Then the only missing pieces for calculating CFM in (12) are \(\mu_t\left(x_1\right)\) and \(\sigma_t\left(x_1\right)\) in equation (14). They depends on our choices of different paths.

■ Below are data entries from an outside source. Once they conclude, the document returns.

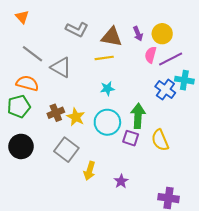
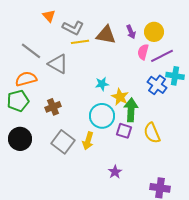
orange triangle: (22, 17) -> (49, 16), moved
yellow line: (104, 58) -> (80, 42), moved
orange semicircle: (27, 83) -> (26, 79), turned -30
yellow star: (76, 117) -> (120, 97), moved
yellow arrow: (89, 171) -> (88, 141), moved

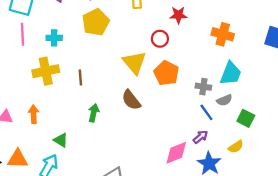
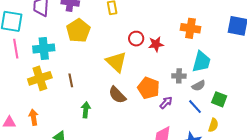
red star: (178, 15) -> (156, 44), moved
cyan cross: (54, 38) -> (44, 48), size x1.5
orange pentagon: (166, 73) -> (149, 88), moved
blue line: (206, 112) -> (195, 107), moved
purple arrow: (200, 137) -> (166, 103), moved
yellow semicircle: (236, 147) -> (213, 125), turned -32

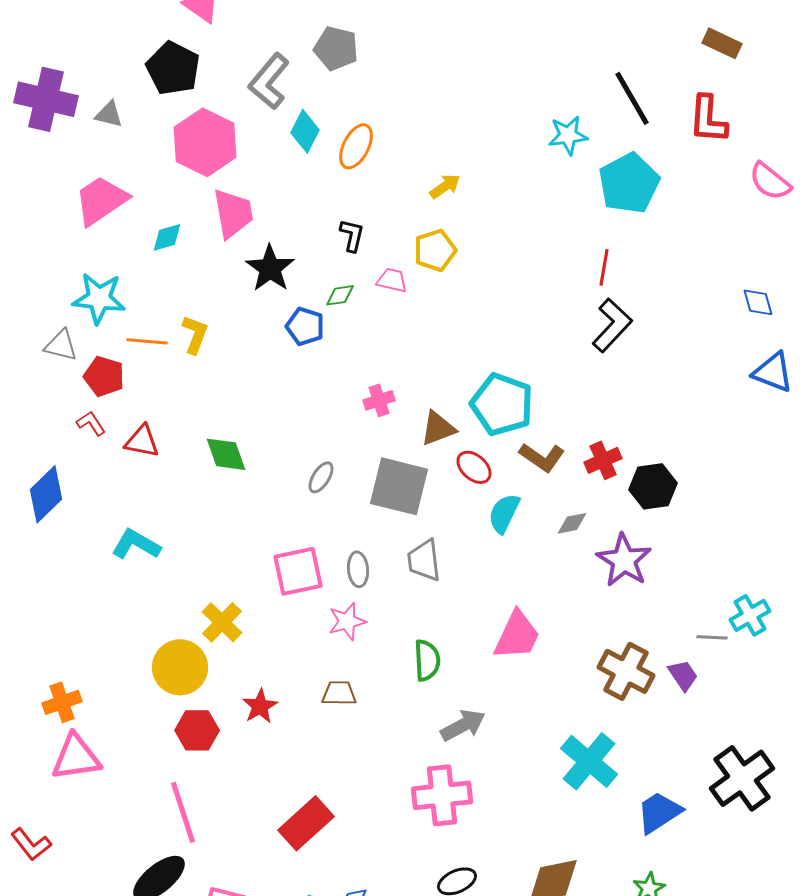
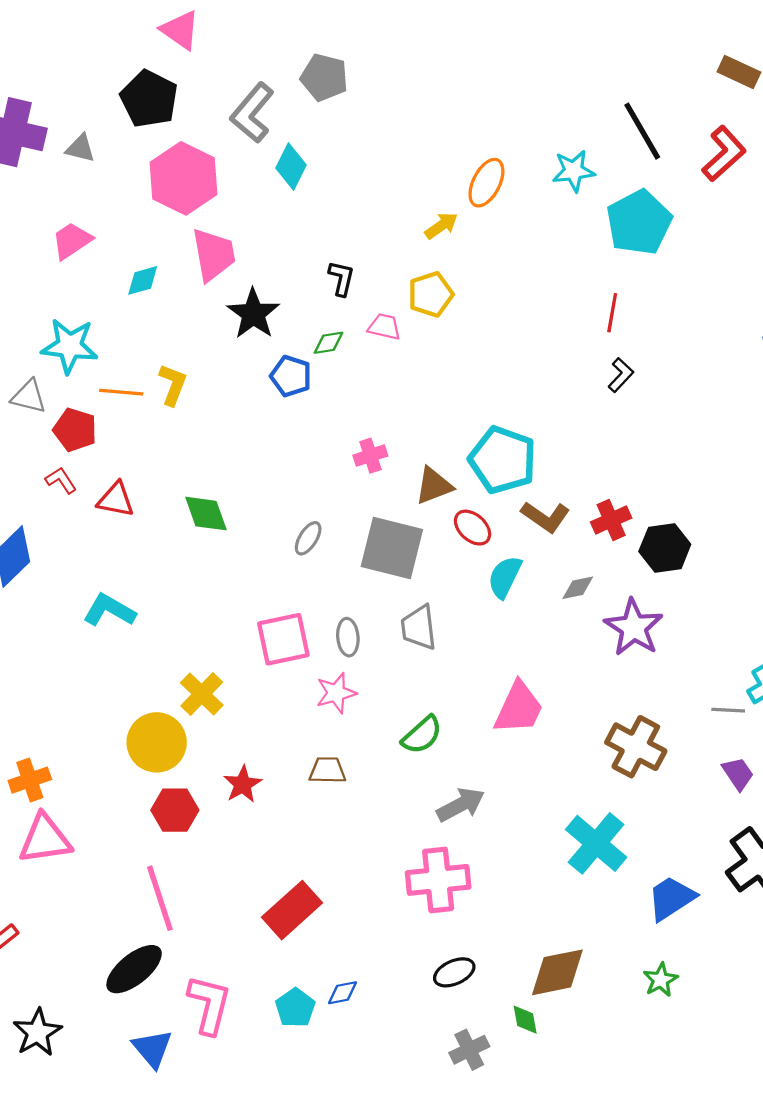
red L-shape: (708, 119) -> (724, 154), turned -136
orange ellipse: (356, 146) -> (486, 183), moved
pink trapezoid: (101, 200) -> (72, 241), size x0.7
black L-shape: (612, 325) -> (621, 375), size x0.6
green semicircle: (427, 660) -> (422, 735), turned 51
purple trapezoid: (683, 675) -> (738, 774), moved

Consider two different diffusion paths
1. Data to noise $$ \mu_t\left(x_1\right)=x_1 \quad \sigma_t\left(x_1\right)=\sigma_{1-t} $$ $$ u_t\left(x \mid x_1\right)=-\frac{\sigma_{1-t}^{\prime}}{\sigma_{1-t}}\left(x-x_1\right) $$ 2. Noise to data $$ \mu_t\left(x_1\right)=\alpha_{1-t} x_1 \quad \sigma_t\left(x_1\right)=\sqrt{1-\alpha_{1-t}^2} $$ $$ u_t\left(x \mid x_1\right)=\frac{\alpha_{1-t}^{\prime}}{1-\alpha_{1-t}^2}\left(\alpha_{1-t} x-x_1\right)=-\frac{T^{\prime}(1-t)}{2}\left[\frac{e^{-T(1-t)} x-e^{-\frac{1}{2} T(1-t)} x_1}{1-e^{-T(1-t)}}\right] $$

Consider the optimal transportation path
$$ \mu_t(x)=t x_1 \text {, and } \sigma_t(x)=1-\left(1-\sigma_{\min }\right) t $$ $$ u_t\left(x \mid x_1\right)=\frac{x_1-\left(1-\sigma_{\min }\right) x}{1-\left(1-\sigma_{\min }\right) t} $$ $$ \mathcal{L}_{\mathrm{CFM}}(\theta)=\mathbb{E}_{t, q\left(x_1\right), p\left(x_0\right)}\left\|v_t\left(\psi_t\left(x_0\right)\right)-\left(x_1-\left(1-\sigma_{\text {min }}\right) x_0\right)\right\|^2 $$